Importantly, this new working class in the film has a collective role to play; they are the link in the chain that leads to regressive nationalist political outcomes. As Marko Miletić has written in his critique of the film, the documentary suggests that it is the working class who voted for Milosevic (and kept him in power); that it is the working people who looted the government after the October revolution (which Srbijanka felt was shameful). In bringing together the working class with contemporary politics, adds Miletić, the film rehearses the story “of the eternally erroneous nature of the people who are constantly shackling the [bourgeoisie’s] personal progress and, by extension, the progress of Serbia.”[2]
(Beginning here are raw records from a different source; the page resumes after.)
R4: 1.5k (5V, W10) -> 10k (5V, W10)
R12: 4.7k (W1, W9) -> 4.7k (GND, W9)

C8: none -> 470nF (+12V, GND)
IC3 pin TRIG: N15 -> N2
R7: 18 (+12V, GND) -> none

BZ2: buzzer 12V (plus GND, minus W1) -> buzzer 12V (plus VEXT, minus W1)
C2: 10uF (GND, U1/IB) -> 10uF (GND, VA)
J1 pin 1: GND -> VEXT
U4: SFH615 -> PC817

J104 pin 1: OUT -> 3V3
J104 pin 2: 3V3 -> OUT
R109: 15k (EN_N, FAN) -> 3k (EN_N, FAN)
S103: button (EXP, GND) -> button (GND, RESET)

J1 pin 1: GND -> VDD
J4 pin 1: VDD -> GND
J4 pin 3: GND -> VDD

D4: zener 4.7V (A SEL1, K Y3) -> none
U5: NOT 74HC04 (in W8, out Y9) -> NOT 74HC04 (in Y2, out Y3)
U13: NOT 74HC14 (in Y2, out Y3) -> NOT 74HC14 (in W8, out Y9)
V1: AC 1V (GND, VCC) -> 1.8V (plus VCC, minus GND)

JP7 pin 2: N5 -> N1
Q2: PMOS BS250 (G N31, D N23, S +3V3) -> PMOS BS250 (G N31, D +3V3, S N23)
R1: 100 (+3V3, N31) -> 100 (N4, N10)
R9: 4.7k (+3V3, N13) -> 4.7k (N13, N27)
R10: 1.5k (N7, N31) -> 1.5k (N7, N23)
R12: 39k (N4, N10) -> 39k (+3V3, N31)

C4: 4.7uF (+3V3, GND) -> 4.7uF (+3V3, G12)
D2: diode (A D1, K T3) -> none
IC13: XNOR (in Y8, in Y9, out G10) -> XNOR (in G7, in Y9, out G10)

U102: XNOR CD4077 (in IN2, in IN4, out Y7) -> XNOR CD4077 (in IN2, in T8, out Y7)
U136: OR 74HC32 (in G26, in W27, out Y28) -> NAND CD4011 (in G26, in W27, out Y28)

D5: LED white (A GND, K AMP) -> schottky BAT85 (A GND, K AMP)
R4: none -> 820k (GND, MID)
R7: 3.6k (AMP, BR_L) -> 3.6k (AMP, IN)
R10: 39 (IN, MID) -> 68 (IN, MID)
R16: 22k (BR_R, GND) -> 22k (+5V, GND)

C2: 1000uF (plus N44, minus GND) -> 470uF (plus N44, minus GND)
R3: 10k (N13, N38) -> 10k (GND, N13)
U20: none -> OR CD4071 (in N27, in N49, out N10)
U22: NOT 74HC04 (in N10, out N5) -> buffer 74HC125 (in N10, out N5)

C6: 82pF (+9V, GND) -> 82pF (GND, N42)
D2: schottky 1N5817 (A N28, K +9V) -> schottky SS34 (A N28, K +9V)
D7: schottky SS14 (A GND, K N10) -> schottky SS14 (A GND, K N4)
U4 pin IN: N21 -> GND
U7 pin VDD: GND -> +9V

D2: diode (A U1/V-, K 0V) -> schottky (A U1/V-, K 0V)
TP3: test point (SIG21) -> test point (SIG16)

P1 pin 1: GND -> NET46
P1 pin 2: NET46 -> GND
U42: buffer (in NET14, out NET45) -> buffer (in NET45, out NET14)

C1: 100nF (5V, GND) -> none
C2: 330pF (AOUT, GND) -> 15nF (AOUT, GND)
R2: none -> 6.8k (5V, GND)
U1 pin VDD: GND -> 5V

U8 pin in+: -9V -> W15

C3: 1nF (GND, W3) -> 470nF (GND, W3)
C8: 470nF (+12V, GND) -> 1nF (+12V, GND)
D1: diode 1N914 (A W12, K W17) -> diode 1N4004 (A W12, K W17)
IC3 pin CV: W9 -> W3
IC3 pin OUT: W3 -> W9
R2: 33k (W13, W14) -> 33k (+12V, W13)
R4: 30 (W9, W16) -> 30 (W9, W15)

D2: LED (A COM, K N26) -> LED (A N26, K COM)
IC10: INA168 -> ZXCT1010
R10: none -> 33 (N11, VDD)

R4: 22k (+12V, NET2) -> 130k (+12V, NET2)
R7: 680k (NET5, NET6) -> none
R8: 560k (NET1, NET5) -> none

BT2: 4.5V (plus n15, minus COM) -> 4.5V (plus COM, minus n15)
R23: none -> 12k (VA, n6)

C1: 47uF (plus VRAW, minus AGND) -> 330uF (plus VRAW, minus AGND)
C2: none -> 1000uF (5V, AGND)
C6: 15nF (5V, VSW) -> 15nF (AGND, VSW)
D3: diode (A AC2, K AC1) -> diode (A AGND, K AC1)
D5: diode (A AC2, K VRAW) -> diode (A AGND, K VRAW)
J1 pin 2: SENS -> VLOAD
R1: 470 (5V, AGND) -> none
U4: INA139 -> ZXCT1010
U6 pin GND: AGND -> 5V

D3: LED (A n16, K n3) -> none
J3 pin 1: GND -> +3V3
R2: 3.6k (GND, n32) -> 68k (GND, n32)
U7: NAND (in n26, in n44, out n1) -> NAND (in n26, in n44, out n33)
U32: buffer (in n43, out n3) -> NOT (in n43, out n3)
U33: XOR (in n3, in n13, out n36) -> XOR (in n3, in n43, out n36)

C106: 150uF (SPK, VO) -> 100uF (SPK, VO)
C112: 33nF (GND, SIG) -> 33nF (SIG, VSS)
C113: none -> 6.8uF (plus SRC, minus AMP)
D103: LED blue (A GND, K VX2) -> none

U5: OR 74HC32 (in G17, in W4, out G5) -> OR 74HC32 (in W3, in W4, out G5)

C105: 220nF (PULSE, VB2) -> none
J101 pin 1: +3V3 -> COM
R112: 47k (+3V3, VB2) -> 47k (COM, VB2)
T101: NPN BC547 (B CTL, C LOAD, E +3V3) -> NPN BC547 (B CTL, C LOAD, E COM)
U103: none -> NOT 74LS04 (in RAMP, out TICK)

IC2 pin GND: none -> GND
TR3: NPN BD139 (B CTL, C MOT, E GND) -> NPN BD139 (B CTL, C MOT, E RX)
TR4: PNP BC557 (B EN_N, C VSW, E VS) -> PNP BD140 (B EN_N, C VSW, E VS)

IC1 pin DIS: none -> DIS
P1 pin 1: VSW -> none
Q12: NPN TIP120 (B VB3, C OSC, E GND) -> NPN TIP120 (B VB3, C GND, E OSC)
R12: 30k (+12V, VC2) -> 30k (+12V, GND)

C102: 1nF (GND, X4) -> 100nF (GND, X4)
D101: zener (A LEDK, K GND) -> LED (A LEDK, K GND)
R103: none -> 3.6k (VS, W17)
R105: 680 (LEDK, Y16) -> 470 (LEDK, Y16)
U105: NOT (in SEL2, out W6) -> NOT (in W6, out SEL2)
The bourgeoisie as a class perceives its own temporality (its origins and rise) as self-evidently and naturally coupled with the trajectory of social progress, which they create and condition in economic and political terms. But these are assumptions. Because they are unexamined—living a life alongside the system, as Srbijanka puts it in the documentary, means you don’t see how the world has changed outside your interior—the family, despite all of its accumulated status, is the political anachronism. The never-changing interior reflects a world back to them that has been ideologically exhausted. Yet the weight of moral and material inheritance looms large, even when the family’s ideologically muddled beliefs in Yugoslav unity and capitalist liberalism are no longer politically actionable. Srbijanka recognises this and is candid that her own generation has run out of time. The daughter, however, is marked by a certain political directionless and so turns, through filmmaking, into an archivist of the past. The mother protested for a better future; the daughter records this promised future in the aftermath of its failure.
[1] Jessica Greenberg, After the Revolution: Youth, Democracy, and the Politics of Disappointment in Serbia (Stanford: Stanford University Press, 2014), p.39.